Monday, June 04, 2007

Baseball Haiku: American and Japanese Haiku and Senryu on Baseball


waiting to bat
the hitter swats
a swarm of gnats
Sylvia Forger-Ryan

Nearly two decades after Horace Wilson introduced baseball to Japan in 1872, Masaoka Shiki wrote the first baseball haiku.

spring breeze
this grassy field makes me
want to play catch

Jack Kerouac is often credited with writing the first American baseball haiku, and Beat poets continued the cause.

How cold! - late
September baseball -
the crickets

Baseball Haiku edited with translations by Cor Van Den Heuvel and Nanae Tamura includes a history of baseball haiku, sections of American haiku and Japanese haiku, a short history of baseball, a booklist, and an index of poets. Most of the works included do not adhere to the old 5-7-5 syllable standard. Some even have fewer than seventeen syllables. Senryu count morae (sound units familiar to the Japanese) instead of syllables.

cold day
the traded catcher's
empty locker
Cor van den Heuvel

Poets must not be talented players as there are several last-player- picked or not-even-picked haiku.

the last kid picked
running his fastest

to right field

Mike Dillon

the boy not chosen
steps over home plate,

picks up his books

Edward J. Rielly

Yes, that last haiku had a comma, the only one I noticed in the book.

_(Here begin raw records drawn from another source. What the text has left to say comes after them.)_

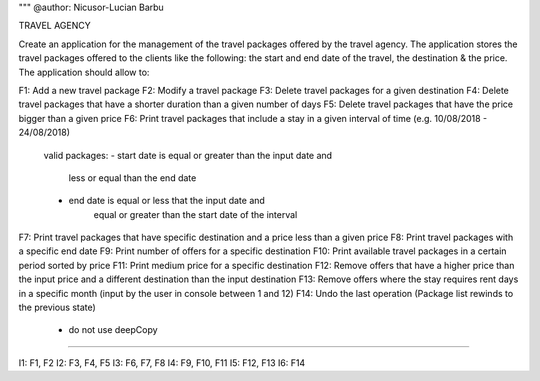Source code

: """
@author: Nicusor-Lucian Barbu

TRAVEL AGENCY

Create an application for the management of the travel packages
offered by the travel agency.
The application stores the travel packages offered
to the clients like the following:
the start and end date of the travel, the destination & the price.
The application should allow to:

F1: Add a new travel package
F2: Modify a travel package
F3: Delete travel packages for a given destination
F4: Delete travel packages that have a shorter duration than a given number of days
F5: Delete travel packages that have the price bigger than a given price
F6: Print travel packages that include a stay in a given interval of time (e.g. 10/08/2018 - 24/08/2018)
    valid packages:
    - start date is equal or greater than the input date and
        less or equal than the end date
    - end date is equal or less that the input date and
        equal or greater than the start date of the interval
F7: Print travel packages that have specific destination and a price less than a given price
F8: Print travel packages with a specific end date
F9: Print number of offers for a specific destination
F10: Print available travel packages in a certain period sorted by price
F11: Print medium price for a specific destination
F12: Remove offers that have a higher price than the input price and a different destination than the input destination
F13: Remove offers where the stay requires rent days in a specific month (input by the user in console between 1 and 12)
F14: Undo the last operation (Package list rewinds to the previous state)
     - do not use deepCopy
-----------------------------------------------------------------------

I1: F1, F2
I2: F3, F4, F5
I3: F6, F7, F8
I4: F9, F10, F11
I5: F12, F13
I6: F14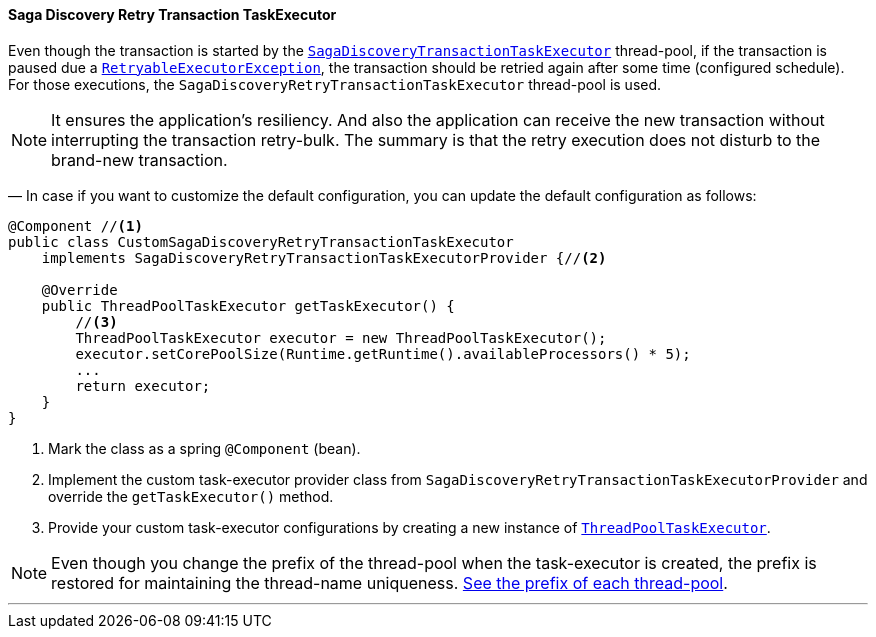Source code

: ==== Saga Discovery Retry Transaction TaskExecutor [[saga_discovery_retry_transaction_task_executor]]

Even though the transaction is started by the <<saga_discovery_transaction_task_executor,`SagaDiscoveryTransactionTaskExecutor`>>
thread-pool, if the transaction is paused due a <<retryable_executor_exception,`RetryableExecutorException`>>, the transaction should be retried again after some time (configured schedule).
For those executions, the `SagaDiscoveryRetryTransactionTaskExecutor` thread-pool is used.

NOTE: It ensures the application's resiliency.
And also the application can receive the new transaction without interrupting the transaction retry-bulk.
The summary is that the retry execution does not disturb to the brand-new transaction.

— In case if you want to customize the default configuration, you can update the default configuration as follows:

[source,java]
----
@Component //<1>
public class CustomSagaDiscoveryRetryTransactionTaskExecutor
    implements SagaDiscoveryRetryTransactionTaskExecutorProvider {//<2>

    @Override
    public ThreadPoolTaskExecutor getTaskExecutor() {
        //<3>
        ThreadPoolTaskExecutor executor = new ThreadPoolTaskExecutor();
        executor.setCorePoolSize(Runtime.getRuntime().availableProcessors() * 5);
        ...
        return executor;
    }
}
----

<1> Mark the class as a spring `@Component` (bean).
<2> Implement the custom task-executor provider class from `SagaDiscoveryRetryTransactionTaskExecutorProvider` and override the `getTaskExecutor()` method.
<3> Provide your custom task-executor configurations by creating a new instance of https://docs.spring.io/spring-framework/docs/current/javadoc-api/org/springframework/scheduling/concurrent/ThreadPoolTaskExecutor.html[`ThreadPoolTaskExecutor`].

NOTE: Even though you change the prefix of the thread-pool when the task-executor is created, the prefix is restored for maintaining the thread-name uniqueness. <<custom_thread_pool_configuration,See the prefix of each thread-pool>>.

'''

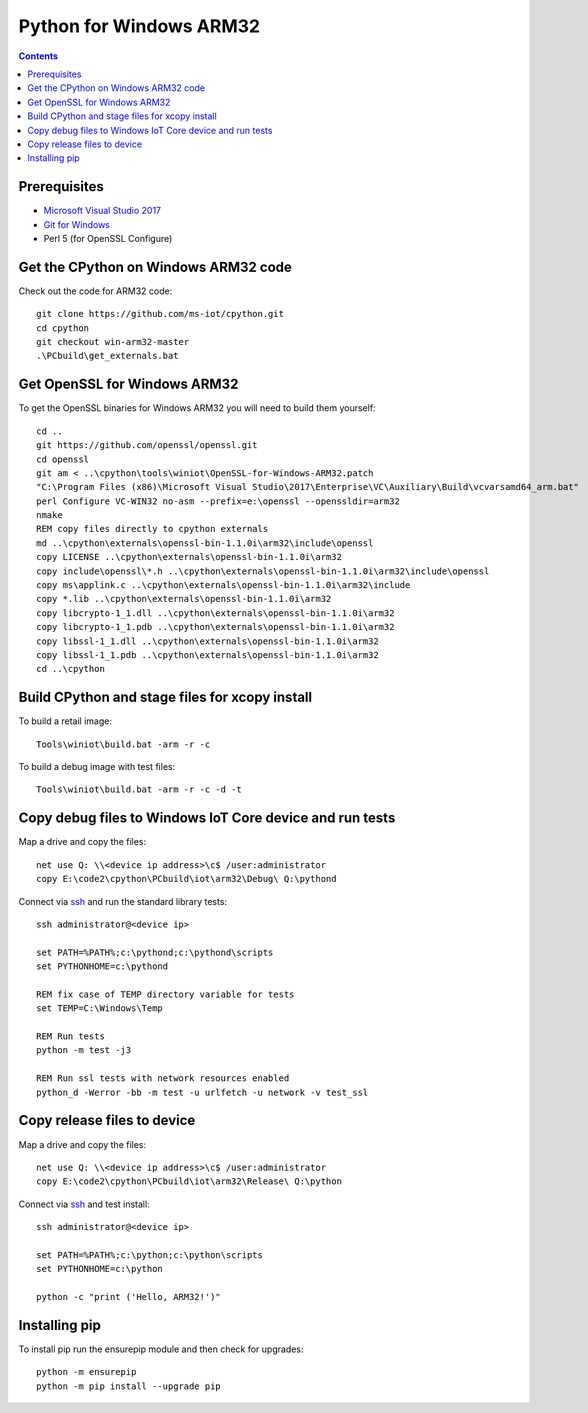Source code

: Python for Windows ARM32
=================================
.. contents::

Prerequisites
-------------

- `Microsoft Visual Studio 2017 <https://visualstudio.microsoft.com/downloads/>`_
- `Git for Windows <https://git-scm.com/downloads>`_
- Perl 5 (for OpenSSL Configure)

Get the CPython on Windows ARM32 code
------------

Check out the code for ARM32 code::

    git clone https://github.com/ms-iot/cpython.git
    cd cpython
    git checkout win-arm32-master
    .\PCbuild\get_externals.bat

Get OpenSSL for Windows ARM32
-----------------------------

To get the OpenSSL binaries for Windows ARM32 you will need to build them yourself::

    cd ..
    git https://github.com/openssl/openssl.git
    cd openssl
    git am < ..\cpython\tools\winiot\OpenSSL-for-Windows-ARM32.patch
    "C:\Program Files (x86)\Microsoft Visual Studio\2017\Enterprise\VC\Auxiliary\Build\vcvarsamd64_arm.bat"
    perl Configure VC-WIN32 no-asm --prefix=e:\openssl --openssldir=arm32
    nmake
    REM copy files directly to cpython externals
    md ..\cpython\externals\openssl-bin-1.1.0i\arm32\include\openssl
    copy LICENSE ..\cpython\externals\openssl-bin-1.1.0i\arm32
    copy include\openssl\*.h ..\cpython\externals\openssl-bin-1.1.0i\arm32\include\openssl
    copy ms\applink.c ..\cpython\externals\openssl-bin-1.1.0i\arm32\include
    copy *.lib ..\cpython\externals\openssl-bin-1.1.0i\arm32
    copy libcrypto-1_1.dll ..\cpython\externals\openssl-bin-1.1.0i\arm32
    copy libcrypto-1_1.pdb ..\cpython\externals\openssl-bin-1.1.0i\arm32
    copy libssl-1_1.dll ..\cpython\externals\openssl-bin-1.1.0i\arm32
    copy libssl-1_1.pdb ..\cpython\externals\openssl-bin-1.1.0i\arm32
    cd ..\cpython

Build CPython and stage files for xcopy install
-----------------------------------------------

To build a retail image::

    Tools\winiot\build.bat -arm -r -c

To build a debug image with test files::

    Tools\winiot\build.bat -arm -r -c -d -t

Copy debug files to Windows IoT Core device and run tests
---------------------------------------------------------

Map a drive and copy the files::

    net use Q: \\<device ip address>\c$ /user:administrator
    copy E:\code2\cpython\PCbuild\iot\arm32\Debug\ Q:\pythond

Connect via `ssh <https://docs.microsoft.com/en-us/windows/iot-core/connect-your-device/ssh>`_ and run the standard library tests::

    ssh administrator@<device ip>
    
    set PATH=%PATH%;c:\pythond;c:\pythond\scripts
    set PYTHONHOME=c:\pythond

    REM fix case of TEMP directory variable for tests
    set TEMP=C:\Windows\Temp

    REM Run tests
    python -m test -j3

    REM Run ssl tests with network resources enabled
    python_d -Werror -bb -m test -u urlfetch -u network -v test_ssl

Copy release files to device
----------------------------

Map a drive and copy the files::

    net use Q: \\<device ip address>\c$ /user:administrator
    copy E:\code2\cpython\PCbuild\iot\arm32\Release\ Q:\python

Connect via `ssh <https://docs.microsoft.com/en-us/windows/iot-core/connect-your-device/ssh>`_ and test install::

    ssh administrator@<device ip>
    
    set PATH=%PATH%;c:\python;c:\python\scripts
    set PYTHONHOME=c:\python

    python -c "print ('Hello, ARM32!')"

Installing pip
--------------

To install pip run the ensurepip module and then check for upgrades::

    python -m ensurepip
    python -m pip install --upgrade pip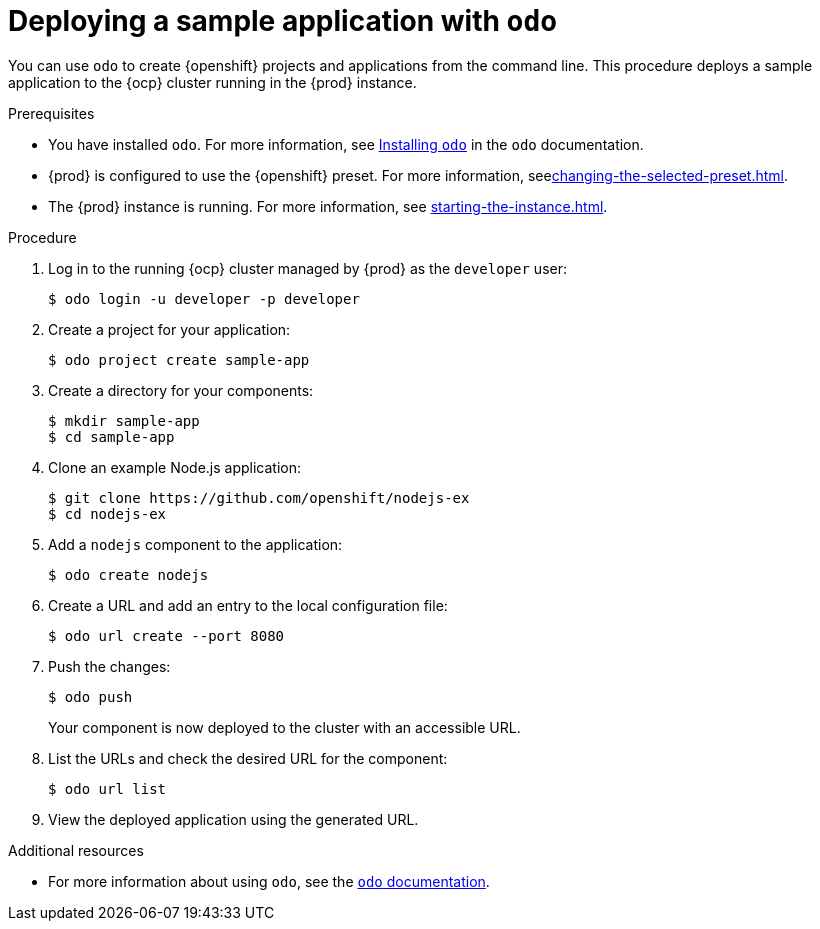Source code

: = Deploying a sample application with `odo`

You can use [command]`odo` to create {openshift} projects and applications from the command line.
This procedure deploys a sample application to the {ocp} cluster running in the {prod} instance.

.Prerequisites
* You have installed [command]`odo`.
For more information, see link:{odo-docs-url-installing}[Installing `odo`] in the [command]`odo` documentation.
* {prod} is configured to use the {openshift} preset.
For more information, seexref:changing-the-selected-preset.adoc[].
* The {prod} instance is running.
For more information, see xref:starting-the-instance.adoc[].

.Procedure
. Log in to the running {ocp} cluster managed by {prod} as the `developer` user:
+
[subs="+quotes,attributes"]
----
$ odo login -u developer -p developer
----

. Create a project for your application:
+
[subs="+quotes,attributes"]
----
$ odo project create sample-app
----

. Create a directory for your components:
+
[subs="+quotes,attributes"]
----
$ mkdir sample-app
$ cd sample-app
----

. Clone an example Node.js application:
+
[subs="+quotes,attributes"]
----
$ git clone https://github.com/openshift/nodejs-ex
$ cd nodejs-ex
----

. Add a `nodejs` component to the application:
+
[subs="+quotes,attributes"]
----
$ odo create nodejs
----

. Create a URL and add an entry to the local configuration file:
+
[subs="+quotes,attributes"]
----
$ odo url create --port 8080
----

. Push the changes:
+
[subs="+quotes,attributes"]
----
$ odo push
----
+
Your component is now deployed to the cluster with an accessible URL.

. List the URLs and check the desired URL for the component:
+
[subs="+quotes,attributes"]
----
$ odo url list
----

. View the deployed application using the generated URL.

.Additional resources
* For more information about using [command]`odo`, see the link:{odo-docs-url}[`odo` documentation].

While many haiku dealt with the play of the game or its viewing, some dealt with the ballpark and the lack of a game.

game over
all the empty seats

turn blue
Alan Pizzarelli

Get it.

Baseball Haiku: American and Japanese Haiku and Senryu on Baseball edited with translations by Cor Van Den Heuvel and Nanae Tamura. W. W. Norton, 2007. ISBN 9780393062199

1 comment:

Anonymous said...

Liked your review...thanks. Good stuff!